Monday mediation for beginners
Finding your way to Meditation
Dhyana is one of the 8 limbs after Dharana and before Samadhi, it is on the path to ecstasy or some may call it Nirvana, a place that everyone would like to dwell in. As one of the final three stages it is only possible to get to meditation after concentration and focus in dharana. An exercise such as Trataka (black dot/candle gazing) can help the mind to find this focus.
Journeying through these limbs is said to awaken our being, invoking enlightenment in to the living being we inhabit, allowing us to access full consciousness and reach a state of bliss (Samadhi). Through this practice of awareness known as transcendental awareness it is possible for the practitioner to harness this feeling and allow it to be present in others areas of one’s life.
For me mediation is a chance to find a little peace, distance to reflect and lightness in my soul. With the opportunity to find a little bliss amongst the chaos of the world, especially when things seem to be out of sync. It is in these moments that I can find calm, a safe place to ground whilst still finding light balancing the environment around me.
I love the cycle of practice, asana dealing with yesterday, pranayama dealing with now and mediation dealing with what is yet to come. This practice helps me to prepare my mind for dhyana and can create the right conditions so that my mind can connect to an object and settle, without this process I often find that the mind wants jump around and it can be more challenging to settle.
“The ultimate goal of yoga is to always observe things accurately, and therefore never act in a way that will make us regret our actions later” (Desikachar)
I have first had experience that mediation has helped me to do exactly this, taking time to stop be still and reflect.
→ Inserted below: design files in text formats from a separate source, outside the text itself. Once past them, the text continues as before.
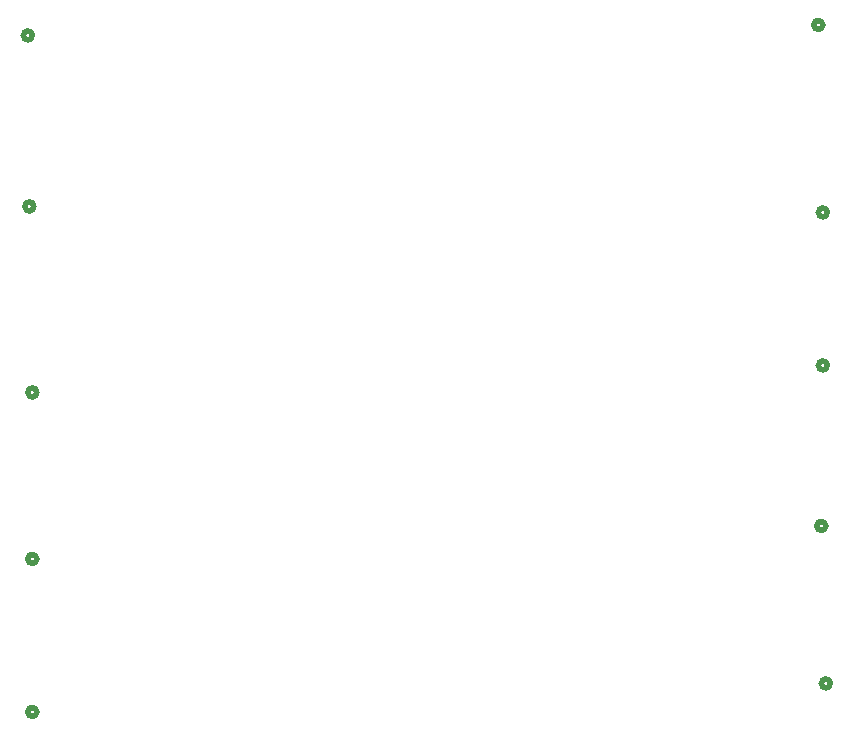
<source format=gbo>
G04*
G04 #@! TF.GenerationSoftware,Altium Limited,Altium Designer,22.10.1 (41)*
G04*
G04 Layer_Color=32896*
%FSLAX25Y25*%
%MOIN*%
G70*
G04*
G04 #@! TF.SameCoordinates,D8DE2597-0232-48C6-990D-D127052A737A*
G04*
G04*
G04 #@! TF.FilePolarity,Positive*
G04*
G01*
G75*
%ADD13C,0.02000*%
D13*
X331500Y101000D02*
G03*
X331500Y101000I-1500J0D01*
G01*
X332000Y205500D02*
G03*
X332000Y205500I-1500J0D01*
G01*
X68500Y39000D02*
G03*
X68500Y39000I-1500J0D01*
G01*
Y145500D02*
G03*
X68500Y145500I-1500J0D01*
G01*
Y90000D02*
G03*
X68500Y90000I-1500J0D01*
G01*
X67500Y207500D02*
G03*
X67500Y207500I-1500J0D01*
G01*
X67000Y264500D02*
G03*
X67000Y264500I-1500J0D01*
G01*
X333000Y48500D02*
G03*
X333000Y48500I-1500J0D01*
G01*
X330500Y268000D02*
G03*
X330500Y268000I-1500J0D01*
G01*
X332000Y154500D02*
G03*
X332000Y154500I-1500J0D01*
G01*
M02*

</source>
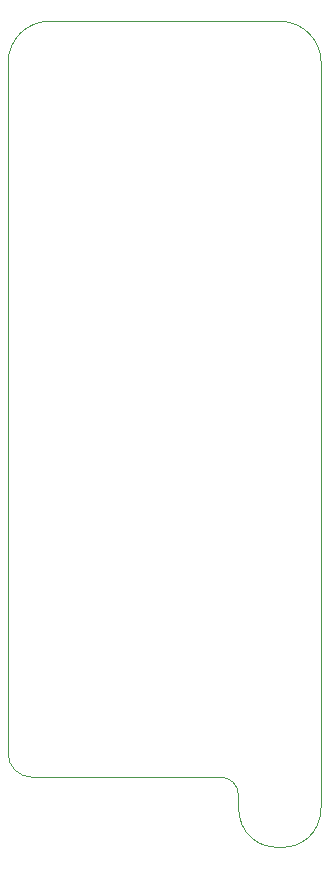
<source format=gbr>
%TF.GenerationSoftware,KiCad,Pcbnew,9.0.0*%
%TF.CreationDate,2025-11-26T22:34:46-05:00*%
%TF.ProjectId,pytheasFC_0.1.0,70797468-6561-4734-9643-5f302e312e30,0.1.0*%
%TF.SameCoordinates,PXbcd3d80PY660b0c0*%
%TF.FileFunction,Profile,NP*%
%FSLAX46Y46*%
G04 Gerber Fmt 4.6, Leading zero omitted, Abs format (unit mm)*
G04 Created by KiCad (PCBNEW 9.0.0) date 2025-11-26 22:34:46*
%MOMM*%
%LPD*%
G01*
G04 APERTURE LIST*
%TA.AperFunction,Profile*%
%ADD10C,0.050000*%
%TD*%
G04 APERTURE END LIST*
D10*
X18000000Y6500000D02*
G75*
G02*
X19500000Y5000000I0J-1500000D01*
G01*
X19500000Y4000000D02*
X19500000Y5000000D01*
X26500000Y4000000D02*
G75*
G02*
X19500000Y4000000I-3500000J0D01*
G01*
X23000000Y70500000D02*
G75*
G02*
X26500000Y67000000I0J-3500000D01*
G01*
X8000000Y6500001D02*
X18000000Y6500000D01*
X2000000Y6500000D02*
G75*
G02*
X0Y8500000I0J2000000D01*
G01*
X0Y8500000D02*
X0Y67000000D01*
X0Y67000000D02*
G75*
G02*
X3500000Y70500000I3500000J0D01*
G01*
X23000000Y70500000D02*
X3500000Y70500000D01*
X8000000Y6500000D02*
X2000000Y6500000D01*
X26500000Y4000000D02*
X26500000Y67000000D01*
M02*

</source>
This is why it is a part of yoga.
The practice of trataka boosts concentration and memory, and promotes strong, healthy eyes.
If you’ve ever been transfixed by a candle flame and felt your mind clear, you may have been tapping into a yogic focusing practice called trataka. The Hatha Yoga Pradipika defines trataka as “looking intently with an unwavering gaze at a small point until tears are shed.” This simple technique has a purifying, invigorating effect on the mind and improves concentration, paving the way for a deeper meditation practice.
Steady Your Gaze
Though many objects can be used to focus your gaze during trataka, the most common is the flame of a candle, (alternatively you can draw a black spot and fix it to the wall at eye level).
1. Find a comfortable meditative posture with your head, neck, and trunk aligned.
2. Set a candle two feet in front of you, with the flame positioned at eye level. Make sure the room is dark and draft-free.
3. Begin with your eyes closed, observe your breath until you feel it becomes even and clam.
4. Open your eyes and rest your gaze on the middle part of the flame, right above the tip of the wick. Keep your eyelids slightly more open than usual, and maintain your gaze without blinking if possible.
5. Observe any thoughts that arise, watching them as if it’s a movie, try to visualise yourself setting back from them and not getting involved, just watch.
6. Try and see the image of the flame in your mind's eye, resting your awareness at the (ajna chakra) eyebrow centre.
7. Close your eyes only when they begin to strain and water. (You can cup your palms and place them gently over the eyes to ease them, but do not rub the eyes; because the tears you have shed are carrying away impurities, wipe them gently with a tissue.)
8. Then find the image of the flame in your eyebrow centre, try to stay with it until the image disappears.
9. Then rest in savasana seated or laying down.
According to the Hatha Yoga Pradipika, “Trataka eradicates all eye diseases, fatigue, and sloth, and closes the doorway creating these problems.” In addition to improving concentration and memory, trataka cleanses both the eyes and the cerebral cortex, balances the nervous system, and relieves depression, anxiety, and insomnia.